OFII,  Paperwork

OFII Convocation Medical Visit

{Part Two: Medical Visit}

Another required element of the visa process is having a medical exam courtesy of the State. In your mail you will receive a separate convocation for this visit and it will take place in Montrouge. If you’re inside the city, you hop on the 13 and take it almost to the end. I arrived 20 minutes early, fully expecting to wait outside in a queue. There was no line and they let me in early. They do not seem to be held to time constraints as some other government office visits.

You are guided through a metal detector and a wand is swiped over your body. When you have passed, you are ushered to the counter to present your convocation and passport. The receptionist gathers your file (already neatly prepared behind the glass) and motions you to the door next to the front desk. Once through the doors, another receptionist takes your temperature (Covid) and asks you to verify your information. She hands you a mental health questionnaire to fill out while waiting to be called to see the first specialist.

The first specialist asks you into a room where you are weighed and your height measurements are taken. They will ask you numerous questions (also pertaining to the questionnaire) in regards to your health status. In particular, tuberculosis. Once they have filled out their online form you are asked to wait back out in the reception area.

The second specialist checks your eye sight by a simple eye exam. Don’t worry, there is no glaucoma test! I removed my glasses for this. They asked me to read from a few lines from the eye chart at the other end of the room. The gentleman made a few notes on my dossier and then passed it on to the next specialist.

The next specialist was a different gentleman in a white lab coat. He took me to what reminded me of those dressing stalls at the french pools where you enter one door change and exit through a door on the other side. He pointed to a picture of a female (equally represented male aussi) on the wall who was topless and covering her chest with her arms. I was instructed to completely disrobe from the waist up. The tech would come get me when he was ready. I popped my head through the door quick to ask about my piercings; no I did not need to take them out.

When he was all set up, he came and ushered me to a giant x-ray machine. I was asked to face the white panel that had paper draped over it and hold a lead apron over my butt at the waist. I had to turn my head to the side and press my chest up against the board. The specialist took several pictures and then dismissed me to get changed. When I was clothed again, I was asked again to wait in the waiting room until the next specialist was ready.

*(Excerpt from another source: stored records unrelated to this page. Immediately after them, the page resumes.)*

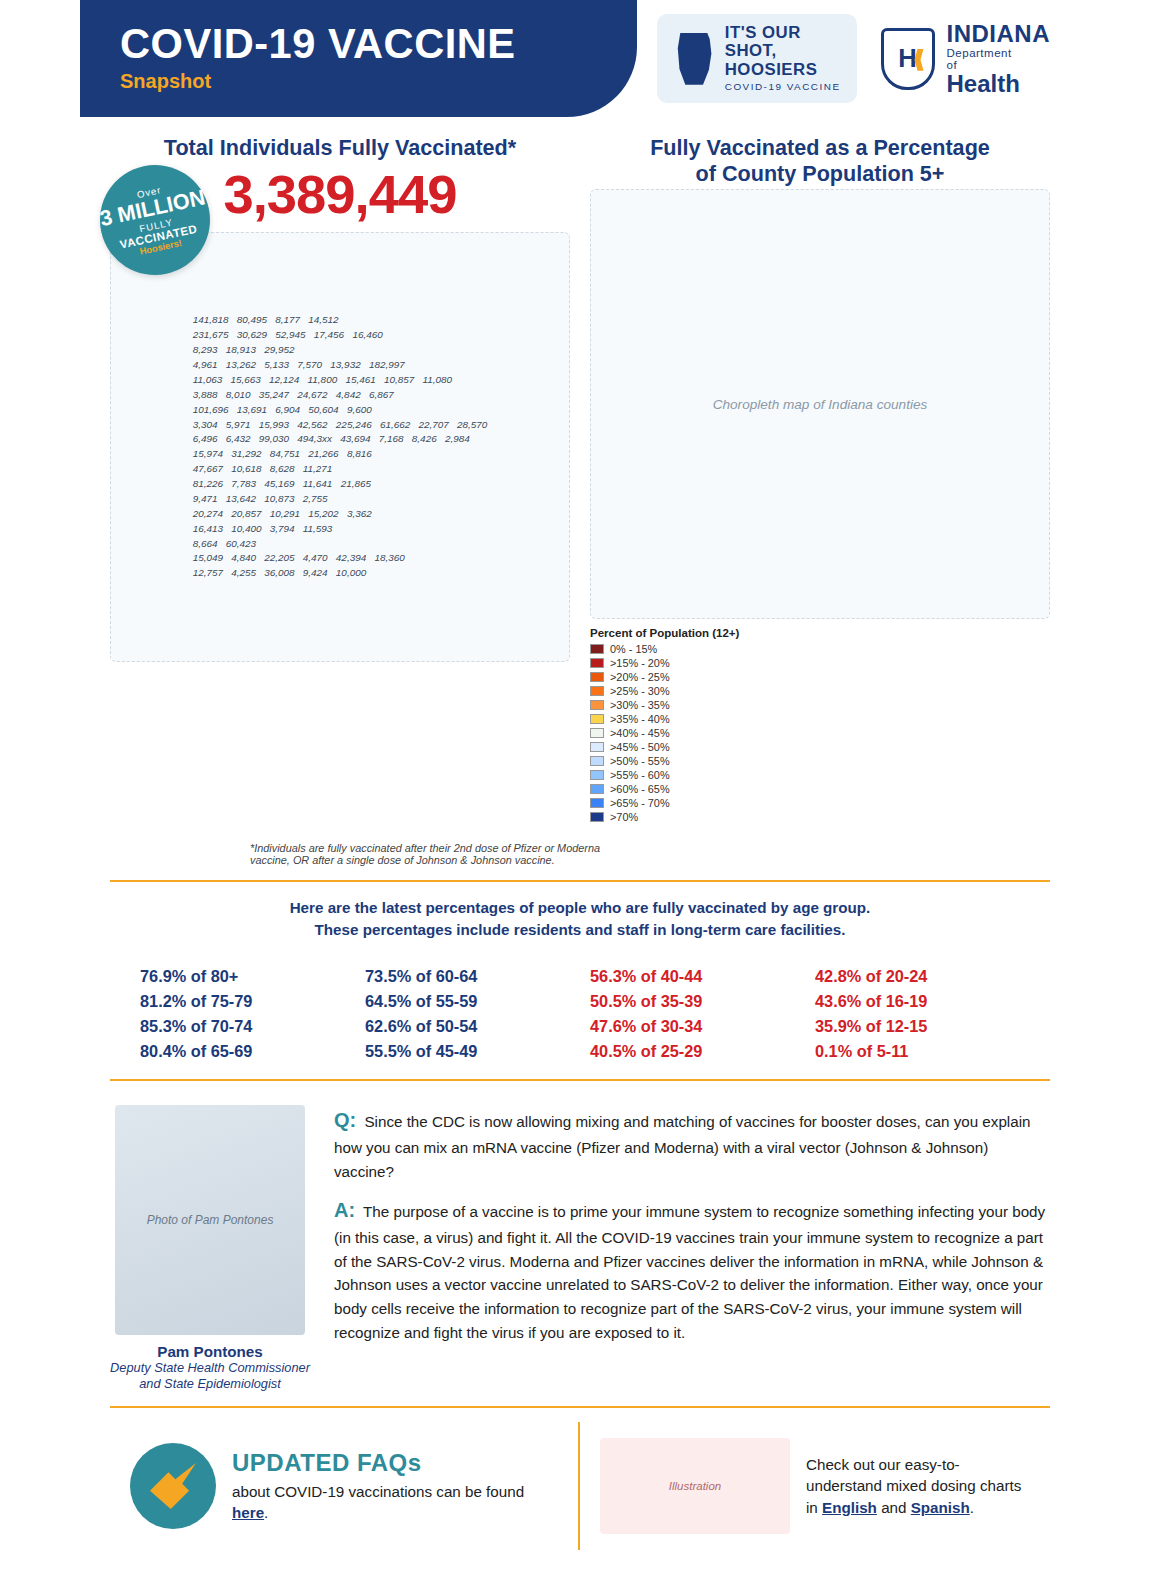COVID-19 VACCINE
Snapshot
IT'S OUR
SHOT,
HOOSIERS
COVID-19 VACCINE
H
INDIANA
Department
of
Health
Over 3 MILLION FULLY VACCINATED Hoosiers!
Total Individuals Fully Vaccinated*
3,389,449
141,818 80,495 8,177 14,512
231,675 30,629 52,945 17,456 16,460
8,293 18,913 29,952
4,961 13,262 5,133 7,570 13,932 182,997
11,063 15,663 12,124 11,800 15,461 10,857 11,080
3,888 8,010 35,247 24,672 4,842 6,867
101,696 13,691 6,904 50,604 9,600
3,304 5,971 15,993 42,562 225,246 61,662 22,707 28,570
6,496 6,432 99,030 494,3xx 43,694 7,168 8,426 2,984
15,974 31,292 84,751 21,266 8,816
47,667 10,618 8,628 11,271
81,226 7,783 45,169 11,641 21,865
9,471 13,642 10,873 2,755
20,274 20,857 10,291 15,202 3,362
16,413 10,400 3,794 11,593
8,664 60,423
15,049 4,840 22,205 4,470 42,394 18,360
12,757 4,255 36,008 9,424 10,000
Fully Vaccinated as a Percentage
of County Population 5+
Choropleth map of Indiana counties
Percent of Population (12+)
0% - 15%
>15% - 20%
>20% - 25%
>25% - 30%
>30% - 35%
>35% - 40%
>40% - 45%
>45% - 50%
>50% - 55%
>55% - 60%
>60% - 65%
>65% - 70%
>70%
*Individuals are fully vaccinated after their 2nd dose of Pfizer or Moderna vaccine, OR after a single dose of Johnson & Johnson vaccine.
Here are the latest percentages of people who are fully vaccinated by age group.
These percentages include residents and staff in long-term care facilities.
76.9% of 80+
73.5% of 60-64
56.3% of 40-44
42.8% of 20-24
81.2% of 75-79
64.5% of 55-59
50.5% of 35-39
43.6% of 16-19
85.3% of 70-74
62.6% of 50-54
47.6% of 30-34
35.9% of 12-15
80.4% of 65-69
55.5% of 45-49
40.5% of 25-29
0.1% of 5-11
Photo of Pam Pontones
Pam Pontones
Deputy State Health Commissioner
and State Epidemiologist
Q: Since the CDC is now allowing mixing and matching of vaccines for booster doses, can you explain how you can mix an mRNA vaccine (Pfizer and Moderna) with a viral vector (Johnson & Johnson) vaccine?
A: The purpose of a vaccine is to prime your immune system to recognize something infecting your body (in this case, a virus) and fight it. All the COVID-19 vaccines train your immune system to recognize a part of the SARS-CoV-2 virus. Moderna and Pfizer vaccines deliver the information in mRNA, while Johnson & Johnson uses a vector vaccine unrelated to SARS-CoV-2 to deliver the information. Either way, once your body cells receive the information to recognize part of the SARS-CoV-2 virus, your immune system will recognize and fight the virus if you are exposed to it.
UPDATED FAQs
about COVID-19 vaccinations can be found here.
Illustration
Check out our easy-to-understand mixed dosing charts in English and Spanish.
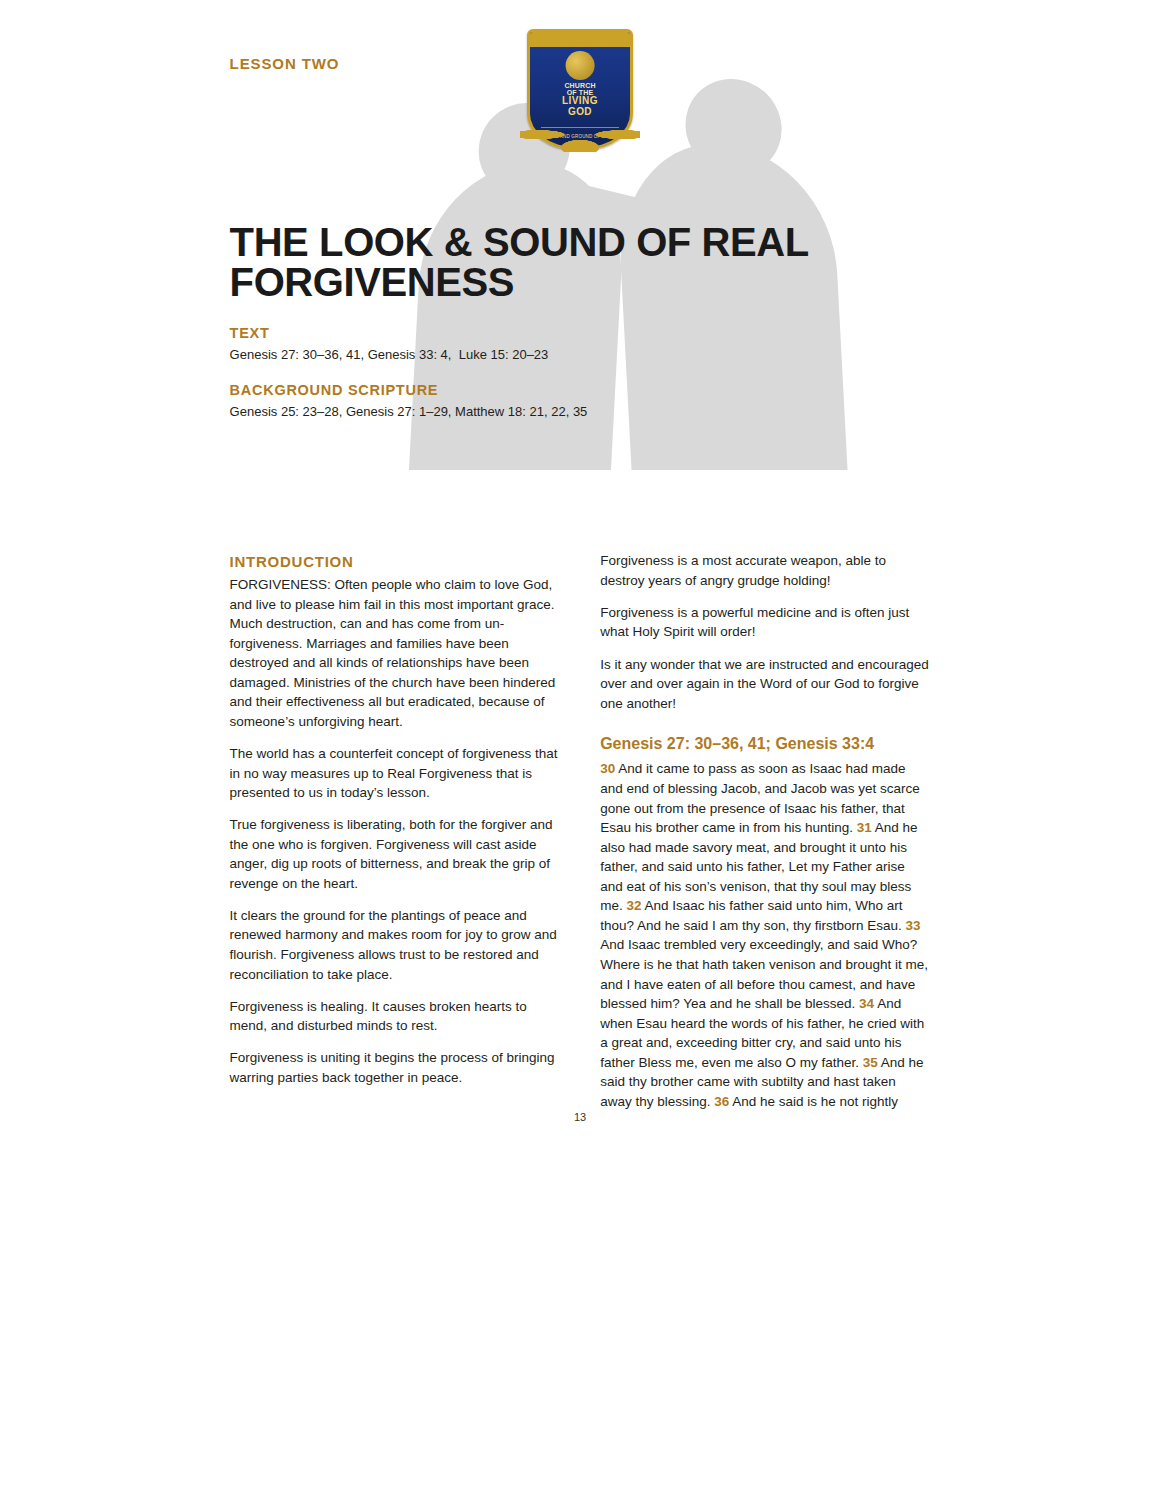CHURCH
OF THE
LIVING GOD
THE PILLAR AND GROUND OF THE TRUTH
LESSON TWO
The Look & Sound of Real Forgiveness
Text
Genesis 27: 30–36, 41, Genesis 33: 4, Luke 15: 20–23
Background Scripture
Genesis 25: 23–28, Genesis 27: 1–29, Matthew 18: 21, 22, 35
Introduction
FORGIVENESS: Often people who claim to love God, and live to please him fail in this most important grace. Much destruction, can and has come from un-forgiveness. Marriages and families have been destroyed and all kinds of relationships have been damaged. Ministries of the church have been hindered and their effectiveness all but eradicated, because of someone’s unforgiving heart.
The world has a counterfeit concept of forgiveness that in no way measures up to Real Forgiveness that is presented to us in today’s lesson.
True forgiveness is liberating, both for the forgiver and the one who is forgiven. Forgiveness will cast aside anger, dig up roots of bitterness, and break the grip of revenge on the heart.
It clears the ground for the plantings of peace and renewed harmony and makes room for joy to grow and flourish. Forgiveness allows trust to be restored and reconciliation to take place.
Forgiveness is healing. It causes broken hearts to mend, and disturbed minds to rest.
Forgiveness is uniting it begins the process of bringing warring parties back together in peace.
Forgiveness is a most accurate weapon, able to destroy years of angry grudge holding!
Forgiveness is a powerful medicine and is often just what Holy Spirit will order!
Is it any wonder that we are instructed and encouraged over and over again in the Word of our God to forgive one another!
Genesis 27: 30–36, 41; Genesis 33:4
30 And it came to pass as soon as Isaac had made and end of blessing Jacob, and Jacob was yet scarce gone out from the presence of Isaac his father, that Esau his brother came in from his hunting. 31 And he also had made savory meat, and brought it unto his father, and said unto his father, Let my Father arise and eat of his son’s venison, that thy soul may bless me. 32 And Isaac his father said unto him, Who art thou? And he said I am thy son, thy firstborn Esau. 33 And Isaac trembled very exceedingly, and said Who? Where is he that hath taken venison and brought it me, and I have eaten of all before thou camest, and have blessed him? Yea and he shall be blessed. 34 And when Esau heard the words of his father, he cried with a great and, exceeding bitter cry, and said unto his father Bless me, even me also O my father. 35 And he said thy brother came with subtilty and hast taken away thy blessing. 36 And he said is he not rightly
13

The fourth and final specialist asked me to join him in his office. I was asked a wider variety of questions about my medical history (than with the first specialist) as well as my current living situation (job, family life, free time, etc…). I offered a short translated paper version of my medical history to the physician to help speed up the process. He looked it over and thanked me for bringing it in. He told me that if anything came up on my xrays that they would be in contact, but with my history he didn’t expect anything. When he finished making notes on the file in the computer system. He explained that he was going to sign my two medical attestations and I would recuperate them at the front desk.

{Overall Thoughts}

I was expecting an old doctor asking me to completely disrobe while I was poked and prodded and asked a million questions. This was far from what it was in reality. The interior of the building reminded me of an office stuck in the 70s, despite the aesthetics, the staff was helpful and quick to usher you through the process. I think it helped that my level of communication in French is high, it allowed me to move quickly through the steps.

The whole process from start to finish took about 30 minutes. There were about 4 other people in the exam process when I entered the office and there were about 3 who came in after me. There were never more than 2 – 3 people waiting in the reception area in between specialists. I saw a total of 4 different people all asking me different questions. All in all, I was elated the process was quick and relatively painless. I spent more time on the métro than actually in the appointment.